10年前のあの日の記憶7

この時、自宅に戻るまでにどんな会話をしたのか、どんな風に帰ったかの記憶が全く残っていない。

きっと家族に会えて安心し、気が抜けていたのだと思う。

記憶にあるのは自宅の玄関前で、中の様子を覗きながら、中に入った母を待っているところだ。

出てきた母は、淡々と

「窓ガラスは割れてないけど、食器の破片だらけだし、家具も倒れていて、寝られる状況じゃないね。

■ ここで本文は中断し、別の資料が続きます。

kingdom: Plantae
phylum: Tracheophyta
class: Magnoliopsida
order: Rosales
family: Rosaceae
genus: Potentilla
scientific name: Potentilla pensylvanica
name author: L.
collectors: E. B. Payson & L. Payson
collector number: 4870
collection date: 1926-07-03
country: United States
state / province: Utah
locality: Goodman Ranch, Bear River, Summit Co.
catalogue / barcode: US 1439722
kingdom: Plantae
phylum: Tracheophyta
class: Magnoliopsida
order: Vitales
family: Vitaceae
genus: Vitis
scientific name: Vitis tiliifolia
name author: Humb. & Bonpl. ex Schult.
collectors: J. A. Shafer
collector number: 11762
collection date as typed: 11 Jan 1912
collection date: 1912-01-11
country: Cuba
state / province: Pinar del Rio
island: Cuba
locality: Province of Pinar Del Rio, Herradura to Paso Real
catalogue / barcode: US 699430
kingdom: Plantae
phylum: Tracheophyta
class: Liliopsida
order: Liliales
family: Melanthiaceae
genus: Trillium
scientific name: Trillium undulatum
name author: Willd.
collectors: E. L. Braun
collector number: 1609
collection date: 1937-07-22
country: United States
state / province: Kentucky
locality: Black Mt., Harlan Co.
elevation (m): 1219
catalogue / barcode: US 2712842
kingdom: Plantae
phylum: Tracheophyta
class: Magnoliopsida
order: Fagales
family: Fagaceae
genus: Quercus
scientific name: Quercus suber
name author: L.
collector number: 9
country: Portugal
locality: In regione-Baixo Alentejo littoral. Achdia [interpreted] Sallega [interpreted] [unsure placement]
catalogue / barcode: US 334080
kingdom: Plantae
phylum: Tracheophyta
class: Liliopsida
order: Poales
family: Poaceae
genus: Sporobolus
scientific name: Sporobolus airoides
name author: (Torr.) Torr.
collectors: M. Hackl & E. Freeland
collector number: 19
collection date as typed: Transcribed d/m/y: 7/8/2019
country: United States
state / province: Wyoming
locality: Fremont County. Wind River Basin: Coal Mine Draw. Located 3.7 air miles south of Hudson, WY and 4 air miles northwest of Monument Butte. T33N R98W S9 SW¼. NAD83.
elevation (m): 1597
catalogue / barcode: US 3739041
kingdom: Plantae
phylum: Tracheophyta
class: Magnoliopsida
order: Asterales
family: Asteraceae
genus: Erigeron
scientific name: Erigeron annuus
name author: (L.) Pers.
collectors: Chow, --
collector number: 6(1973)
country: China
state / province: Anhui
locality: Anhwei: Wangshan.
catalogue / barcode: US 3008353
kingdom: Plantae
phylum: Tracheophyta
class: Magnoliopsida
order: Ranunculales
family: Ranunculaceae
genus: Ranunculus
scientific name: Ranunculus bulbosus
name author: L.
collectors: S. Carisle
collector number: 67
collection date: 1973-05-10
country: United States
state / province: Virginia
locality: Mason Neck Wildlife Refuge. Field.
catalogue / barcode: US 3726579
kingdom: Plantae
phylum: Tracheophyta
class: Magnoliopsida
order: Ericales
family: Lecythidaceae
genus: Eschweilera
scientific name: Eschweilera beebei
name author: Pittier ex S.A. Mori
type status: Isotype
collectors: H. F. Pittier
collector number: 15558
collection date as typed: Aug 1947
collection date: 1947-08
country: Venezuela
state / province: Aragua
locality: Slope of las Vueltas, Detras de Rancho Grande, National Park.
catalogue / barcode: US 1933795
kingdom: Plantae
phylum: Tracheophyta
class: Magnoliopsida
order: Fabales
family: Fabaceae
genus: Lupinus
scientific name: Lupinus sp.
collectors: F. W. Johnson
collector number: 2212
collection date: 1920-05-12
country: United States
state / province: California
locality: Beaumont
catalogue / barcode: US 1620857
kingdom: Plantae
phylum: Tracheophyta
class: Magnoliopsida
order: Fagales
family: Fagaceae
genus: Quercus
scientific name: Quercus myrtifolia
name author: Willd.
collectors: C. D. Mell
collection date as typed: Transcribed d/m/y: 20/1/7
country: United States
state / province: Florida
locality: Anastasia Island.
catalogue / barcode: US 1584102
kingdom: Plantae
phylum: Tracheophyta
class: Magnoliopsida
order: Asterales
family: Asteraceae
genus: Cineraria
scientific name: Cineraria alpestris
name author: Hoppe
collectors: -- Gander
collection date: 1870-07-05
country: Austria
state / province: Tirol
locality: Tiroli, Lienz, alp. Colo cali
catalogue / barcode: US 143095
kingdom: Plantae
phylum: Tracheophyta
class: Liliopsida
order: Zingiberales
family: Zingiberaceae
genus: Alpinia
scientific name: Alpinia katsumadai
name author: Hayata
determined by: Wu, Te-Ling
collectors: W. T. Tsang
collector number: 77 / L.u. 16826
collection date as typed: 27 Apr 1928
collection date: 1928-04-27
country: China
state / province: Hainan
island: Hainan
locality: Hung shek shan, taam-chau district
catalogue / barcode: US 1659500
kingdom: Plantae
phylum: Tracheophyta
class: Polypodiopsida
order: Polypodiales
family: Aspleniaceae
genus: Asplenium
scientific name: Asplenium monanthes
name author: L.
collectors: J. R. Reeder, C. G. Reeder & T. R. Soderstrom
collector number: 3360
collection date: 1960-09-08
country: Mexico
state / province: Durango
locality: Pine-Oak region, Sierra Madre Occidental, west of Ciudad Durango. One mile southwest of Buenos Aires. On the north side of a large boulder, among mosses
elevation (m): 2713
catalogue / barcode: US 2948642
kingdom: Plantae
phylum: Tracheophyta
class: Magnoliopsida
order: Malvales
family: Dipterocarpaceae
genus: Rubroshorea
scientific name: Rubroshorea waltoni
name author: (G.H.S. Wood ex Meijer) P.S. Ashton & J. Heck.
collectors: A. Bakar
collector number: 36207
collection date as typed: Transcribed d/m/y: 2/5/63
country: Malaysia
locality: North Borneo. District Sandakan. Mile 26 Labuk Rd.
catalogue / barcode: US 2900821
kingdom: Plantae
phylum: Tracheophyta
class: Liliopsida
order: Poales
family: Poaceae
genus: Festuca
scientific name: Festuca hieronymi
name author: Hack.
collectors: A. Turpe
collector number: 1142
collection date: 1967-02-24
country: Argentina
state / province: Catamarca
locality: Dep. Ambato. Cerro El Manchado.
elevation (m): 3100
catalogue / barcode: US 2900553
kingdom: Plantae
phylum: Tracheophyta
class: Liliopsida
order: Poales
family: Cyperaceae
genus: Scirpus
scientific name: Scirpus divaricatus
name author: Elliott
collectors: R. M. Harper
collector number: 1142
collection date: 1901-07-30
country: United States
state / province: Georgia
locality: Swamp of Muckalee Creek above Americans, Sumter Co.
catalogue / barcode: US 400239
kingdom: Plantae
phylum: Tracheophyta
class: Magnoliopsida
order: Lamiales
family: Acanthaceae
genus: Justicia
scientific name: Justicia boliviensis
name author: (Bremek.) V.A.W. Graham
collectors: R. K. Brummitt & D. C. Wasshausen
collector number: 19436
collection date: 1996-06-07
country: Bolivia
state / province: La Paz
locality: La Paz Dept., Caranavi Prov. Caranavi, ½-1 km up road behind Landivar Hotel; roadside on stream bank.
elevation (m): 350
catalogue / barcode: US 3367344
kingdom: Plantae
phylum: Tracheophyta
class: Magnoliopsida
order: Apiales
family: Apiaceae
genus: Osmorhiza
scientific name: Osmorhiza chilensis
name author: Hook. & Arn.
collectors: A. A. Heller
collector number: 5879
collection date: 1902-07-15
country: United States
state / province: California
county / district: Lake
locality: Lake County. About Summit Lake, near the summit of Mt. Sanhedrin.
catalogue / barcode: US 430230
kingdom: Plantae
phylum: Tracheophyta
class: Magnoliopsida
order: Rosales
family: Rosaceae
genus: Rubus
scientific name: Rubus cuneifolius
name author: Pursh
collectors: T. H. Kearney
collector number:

明日掃除するとして、今日は車で寝るしかないと思う。」

そう言って、暖かそうな毛布を数枚出してきてくれた。

二手に分かれて車に乗り込む。

時々エンジンをかけて暖房をつけながらラジオを聴いた。

そのラジオでやっと今回の地震がどれほどの規模で、恐ろしい被害をもたらしたのかを知った。

そして、海沿いの工場で爆発が起こり、火災が続いていることも、その時に知った。

真っ暗闇の夜の世界で、海の方向だけが赤々と明るかった。

そのラジオから流れてきた、

『どうか、希望を捨てないで。信じてください。明けない夜はありません。』

そんな励ましの言葉が今でも忘れられない。

あの夜、日本中が不安だっただろうと思う。

何度も何度も繰り返し聴こえてきたあの声に励まされた人がどれだけいただろう。

結局、その夜は不安と寒さ、そして断続的に起こる余震。さまざまな要因でほとんど眠ることは出来なかった。

夜空が薄明るくなってきて夜が明けたとき、状況は何も変わっていないのに、ホッとした。

火事の明るさへは恐怖を、陽の光へは偉大さを感じた。